(Page images and extracted text)

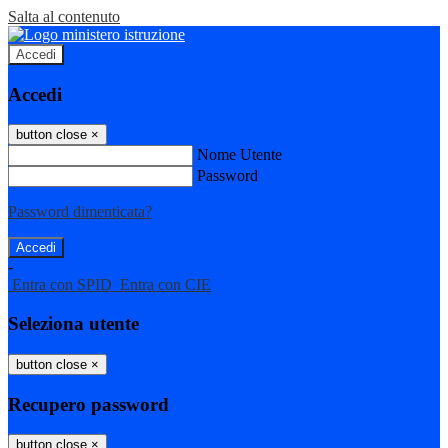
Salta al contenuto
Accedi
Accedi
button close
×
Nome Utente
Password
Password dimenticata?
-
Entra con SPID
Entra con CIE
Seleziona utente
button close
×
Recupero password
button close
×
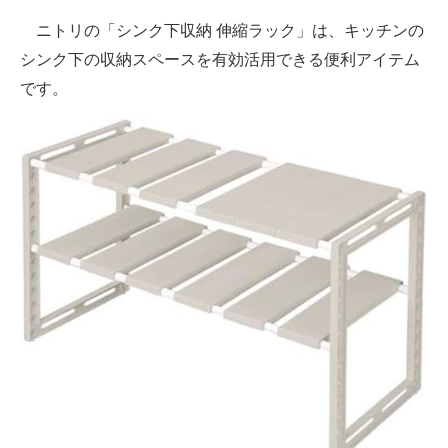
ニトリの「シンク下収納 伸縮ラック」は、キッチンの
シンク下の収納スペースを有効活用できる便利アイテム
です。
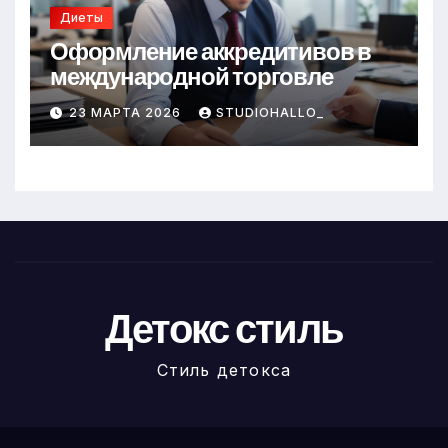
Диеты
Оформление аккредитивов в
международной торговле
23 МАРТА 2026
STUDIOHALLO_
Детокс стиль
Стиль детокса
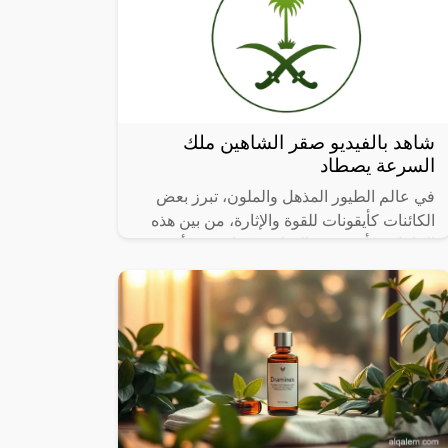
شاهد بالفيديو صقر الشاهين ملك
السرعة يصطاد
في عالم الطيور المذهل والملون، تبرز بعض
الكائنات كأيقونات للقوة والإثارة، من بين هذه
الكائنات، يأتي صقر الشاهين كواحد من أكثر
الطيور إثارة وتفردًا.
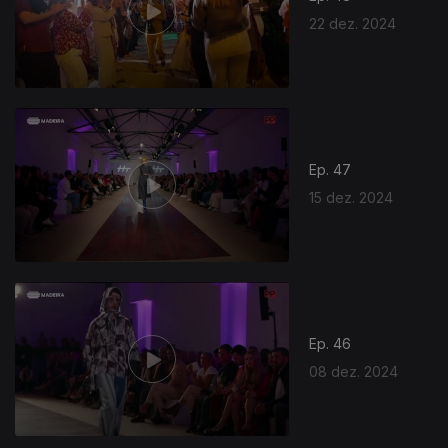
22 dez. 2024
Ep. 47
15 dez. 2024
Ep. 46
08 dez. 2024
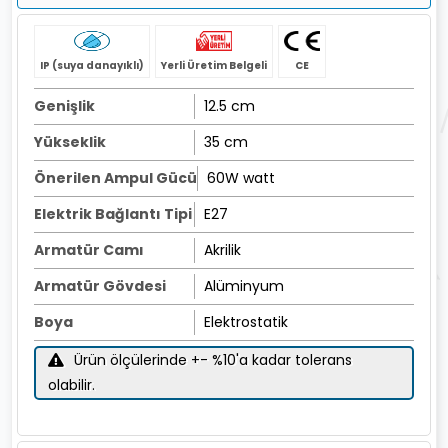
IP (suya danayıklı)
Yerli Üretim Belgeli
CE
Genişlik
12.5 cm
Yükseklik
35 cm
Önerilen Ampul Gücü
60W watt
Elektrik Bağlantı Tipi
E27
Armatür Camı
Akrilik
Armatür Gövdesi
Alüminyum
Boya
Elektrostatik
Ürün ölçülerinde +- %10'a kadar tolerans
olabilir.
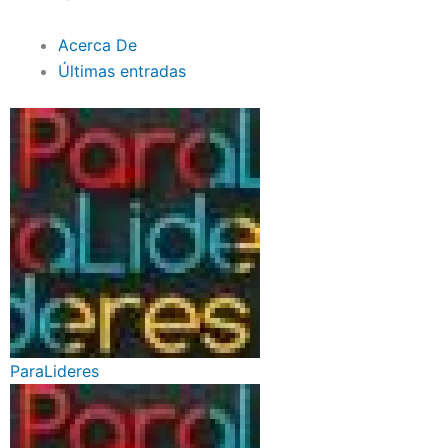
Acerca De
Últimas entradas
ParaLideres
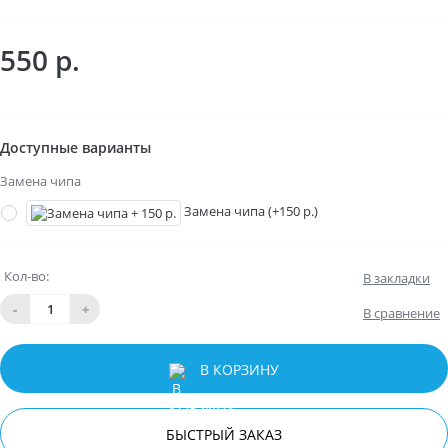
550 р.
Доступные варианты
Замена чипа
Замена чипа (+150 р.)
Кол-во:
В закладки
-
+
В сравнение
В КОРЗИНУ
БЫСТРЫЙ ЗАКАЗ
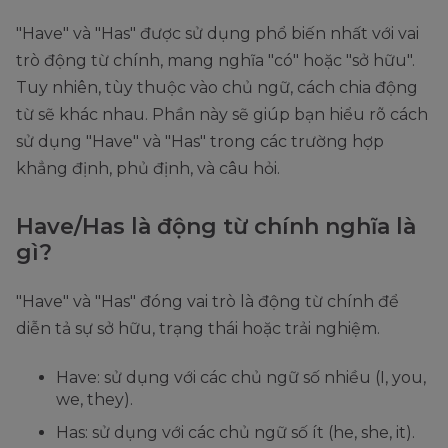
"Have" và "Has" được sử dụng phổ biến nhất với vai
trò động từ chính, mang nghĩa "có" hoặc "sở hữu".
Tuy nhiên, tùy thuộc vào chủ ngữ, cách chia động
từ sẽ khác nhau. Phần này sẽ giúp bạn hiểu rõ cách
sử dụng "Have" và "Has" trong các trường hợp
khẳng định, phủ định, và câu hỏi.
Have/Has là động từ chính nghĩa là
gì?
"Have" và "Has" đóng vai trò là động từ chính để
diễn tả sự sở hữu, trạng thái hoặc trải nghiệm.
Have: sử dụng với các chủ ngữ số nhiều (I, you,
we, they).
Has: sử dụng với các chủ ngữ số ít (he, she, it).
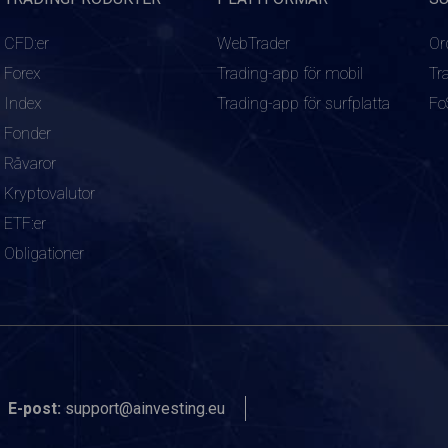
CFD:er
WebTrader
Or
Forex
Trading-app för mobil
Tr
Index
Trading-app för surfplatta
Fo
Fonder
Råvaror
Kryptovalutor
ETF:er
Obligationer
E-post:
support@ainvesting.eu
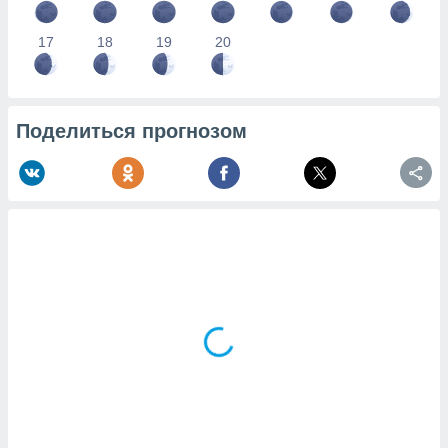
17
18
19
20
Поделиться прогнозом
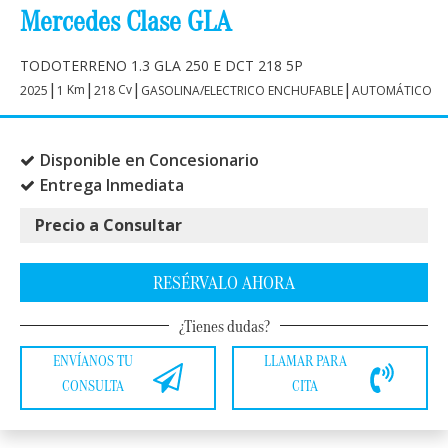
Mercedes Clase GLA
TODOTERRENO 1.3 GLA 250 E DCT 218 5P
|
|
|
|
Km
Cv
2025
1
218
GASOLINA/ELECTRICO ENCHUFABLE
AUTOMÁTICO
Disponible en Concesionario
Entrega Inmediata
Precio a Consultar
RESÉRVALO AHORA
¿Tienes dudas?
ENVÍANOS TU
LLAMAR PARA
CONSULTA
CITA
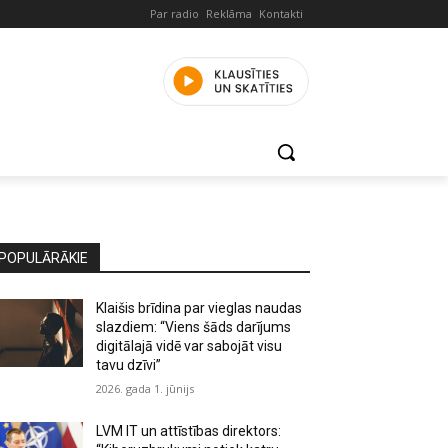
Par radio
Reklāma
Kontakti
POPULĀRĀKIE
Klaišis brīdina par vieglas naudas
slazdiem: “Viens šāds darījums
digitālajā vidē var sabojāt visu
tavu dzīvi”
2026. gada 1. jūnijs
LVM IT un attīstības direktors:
--
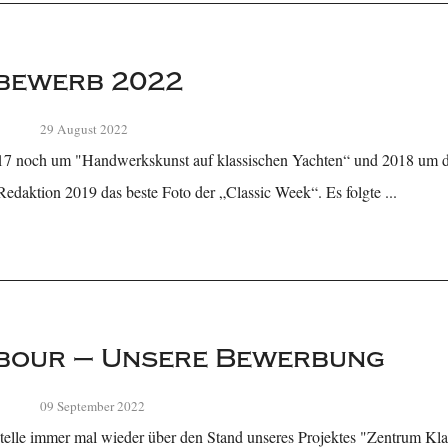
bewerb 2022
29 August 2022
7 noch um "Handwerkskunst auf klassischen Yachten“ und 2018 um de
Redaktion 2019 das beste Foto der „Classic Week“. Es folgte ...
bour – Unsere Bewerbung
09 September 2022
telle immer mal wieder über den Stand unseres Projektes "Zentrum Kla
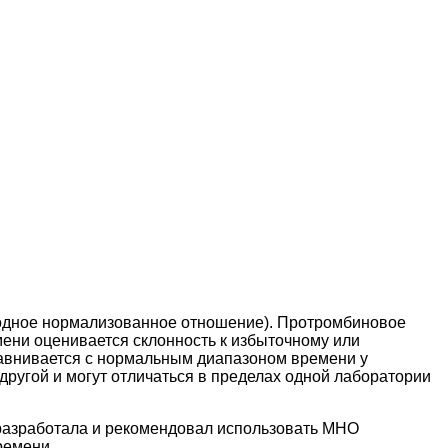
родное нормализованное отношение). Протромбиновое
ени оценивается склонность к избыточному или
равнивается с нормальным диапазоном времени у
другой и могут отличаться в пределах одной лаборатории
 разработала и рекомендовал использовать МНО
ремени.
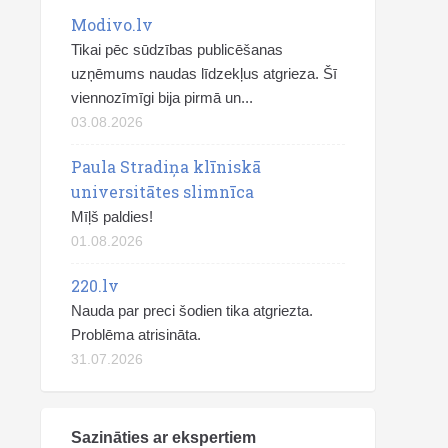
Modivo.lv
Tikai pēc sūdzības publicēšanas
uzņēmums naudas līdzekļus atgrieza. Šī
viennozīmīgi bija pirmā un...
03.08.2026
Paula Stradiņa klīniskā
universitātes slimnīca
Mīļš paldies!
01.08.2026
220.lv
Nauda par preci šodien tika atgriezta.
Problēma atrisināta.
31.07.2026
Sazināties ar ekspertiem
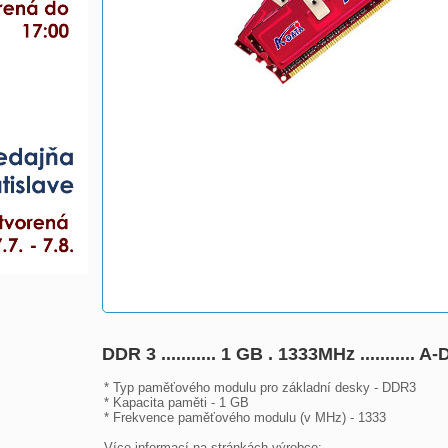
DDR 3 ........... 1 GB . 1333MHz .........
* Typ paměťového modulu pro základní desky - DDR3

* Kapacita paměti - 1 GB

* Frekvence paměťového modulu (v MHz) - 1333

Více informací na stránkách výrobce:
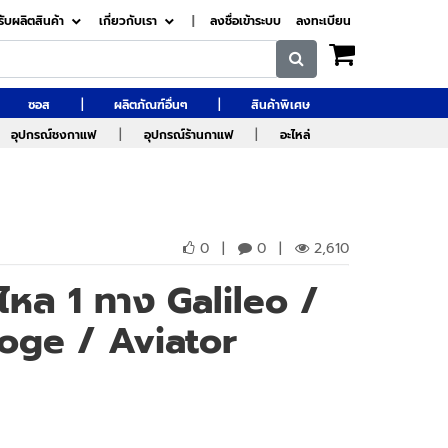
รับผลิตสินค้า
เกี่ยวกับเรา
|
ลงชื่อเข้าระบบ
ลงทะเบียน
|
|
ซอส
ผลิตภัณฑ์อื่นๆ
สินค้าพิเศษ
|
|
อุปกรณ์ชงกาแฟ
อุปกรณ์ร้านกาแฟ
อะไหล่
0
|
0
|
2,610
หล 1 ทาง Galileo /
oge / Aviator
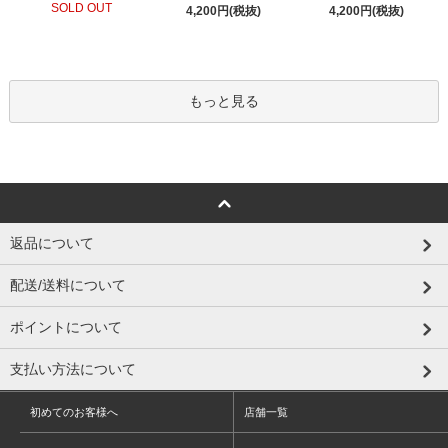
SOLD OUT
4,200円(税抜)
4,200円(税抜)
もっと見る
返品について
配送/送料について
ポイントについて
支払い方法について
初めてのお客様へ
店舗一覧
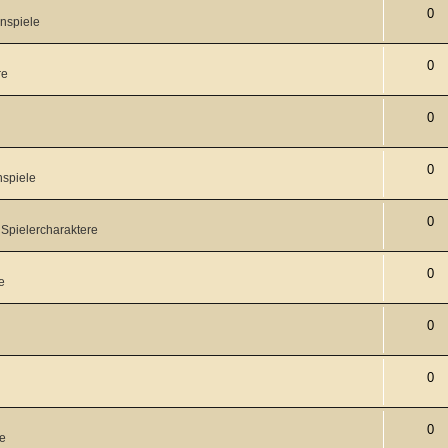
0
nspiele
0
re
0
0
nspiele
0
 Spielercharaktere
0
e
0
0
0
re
---
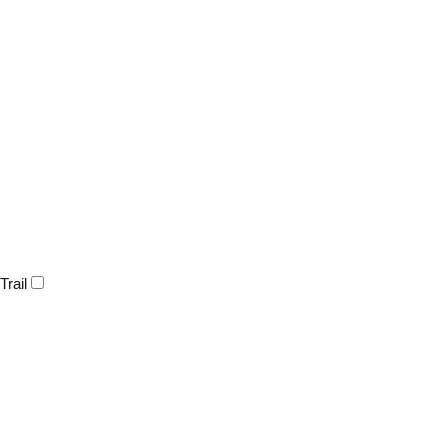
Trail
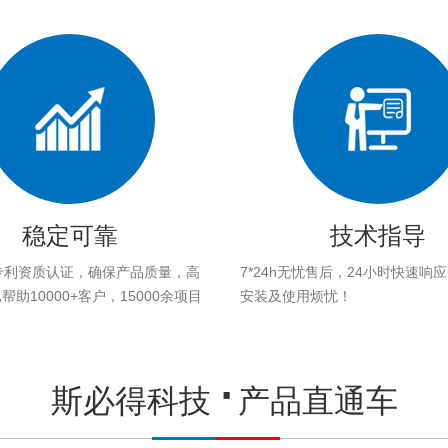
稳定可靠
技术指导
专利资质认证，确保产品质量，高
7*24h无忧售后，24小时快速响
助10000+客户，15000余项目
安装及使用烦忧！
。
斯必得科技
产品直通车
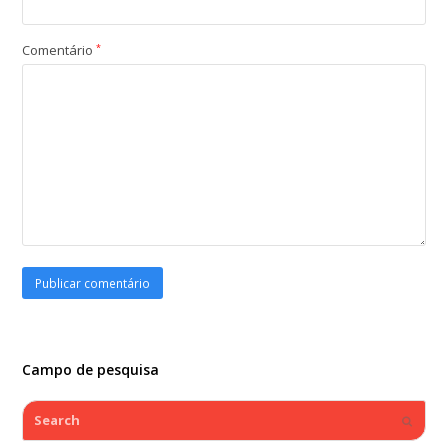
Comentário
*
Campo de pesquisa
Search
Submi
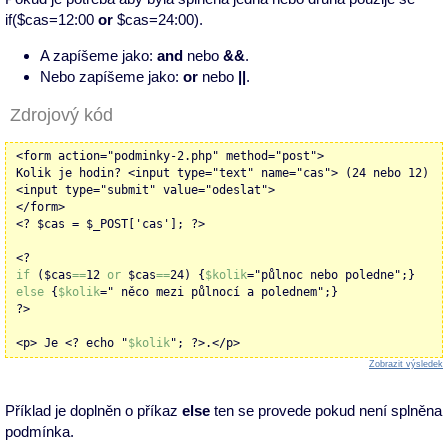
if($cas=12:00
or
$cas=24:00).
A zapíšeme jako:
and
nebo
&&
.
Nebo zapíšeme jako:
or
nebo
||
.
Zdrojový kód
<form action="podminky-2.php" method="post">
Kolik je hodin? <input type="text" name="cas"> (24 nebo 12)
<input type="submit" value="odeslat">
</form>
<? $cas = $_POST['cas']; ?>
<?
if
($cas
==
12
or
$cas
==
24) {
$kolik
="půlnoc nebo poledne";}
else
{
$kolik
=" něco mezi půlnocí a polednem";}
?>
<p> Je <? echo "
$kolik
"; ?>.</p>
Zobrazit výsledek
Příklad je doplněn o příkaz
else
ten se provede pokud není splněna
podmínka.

Directive: Look above for the line with "Salta al contenuto" and the line with "LVM IT un attīstības". Give again exactly those two lines and all lines between them, pictures excluded.

The completed task:
Salta al contenuto
Accedi
Accedi
button close
×
Nome Utente
Password
Password dimenticata?
-
Entra con SPID
Entra con CIE
Seleziona utente
button close
×
Recupero password
button close
×
ニトリの「シンク下収納 伸縮ラック」は、キッチンの
シンク下の収納スペースを有効活用できる便利アイテム
です。
Диеты
Оформление аккредитивов в
международной торговле
23 МАРТА 2026
STUDIOHALLO_
Детокс стиль
Стиль детокса
شاهد بالفيديو صقر الشاهين ملك
السرعة يصطاد
في عالم الطيور المذهل والملون، تبرز بعض
الكائنات كأيقونات للقوة والإثارة، من بين هذه
الكائنات، يأتي صقر الشاهين كواحد من أكثر
الطيور إثارة وتفردًا.
22 dez. 2024
Ep. 47
15 dez. 2024
Ep. 46
08 dez. 2024
IP (suya danayıklı)
Yerli Üretim Belgeli
CE
Genişlik
12.5 cm
Yükseklik
35 cm
Önerilen Ampul Gücü
60W watt
Elektrik Bağlantı Tipi
E27
Armatür Camı
Akrilik
Armatür Gövdesi
Alüminyum
Boya
Elektrostatik
Ürün ölçülerinde +- %10'a kadar tolerans
olabilir.
Acerca De
Últimas entradas
ParaLideres
550 р.
Доступные варианты
Замена чипа
Замена чипа (+150 р.)
Кол-во:
В закладки
-
+
В сравнение
В КОРЗИНУ
БЫСТРЫЙ ЗАКАЗ
"Have" và "Has" được sử dụng phổ biến nhất với vai
trò động từ chính, mang nghĩa "có" hoặc "sở hữu".
Tuy nhiên, tùy thuộc vào chủ ngữ, cách chia động
từ sẽ khác nhau. Phần này sẽ giúp bạn hiểu rõ cách
sử dụng "Have" và "Has" trong các trường hợp
khẳng định, phủ định, và câu hỏi.
Have/Has là động từ chính nghĩa là
gì?
"Have" và "Has" đóng vai trò là động từ chính để
diễn tả sự sở hữu, trạng thái hoặc trải nghiệm.
Have: sử dụng với các chủ ngữ số nhiều (I, you,
we, they).
Has: sử dụng với các chủ ngữ số ít (he, she, it).
CFD:er
WebTrader
Or
Forex
Trading-app för mobil
Tr
Index
Trading-app för surfplatta
Fo
Fonder
Råvaror
Kryptovalutor
ETF:er
Obligationer
E-post:
support@ainvesting.eu
17
18
19
20
Поделиться прогнозом
Mercedes Clase GLA
TODOTERRENO 1.3 GLA 250 E DCT 218 5P
|
|
|
|
Km
Cv
2025
1
218
GASOLINA/ELECTRICO ENCHUFABLE
AUTOMÁTICO
Disponible en Concesionario
Entrega Inmediata
Precio a Consultar
RESÉRVALO AHORA
¿Tienes dudas?
ENVÍANOS TU
LLAMAR PARA
CONSULTA
CITA
Par radio
Reklāma
Kontakti
POPULĀRĀKIE
Klaišis brīdina par vieglas naudas
slazdiem: “Viens šāds darījums
digitālajā vidē var sabojāt visu
tavu dzīvi”
2026. gada 1. jūnijs
LVM IT un attīstības direktors:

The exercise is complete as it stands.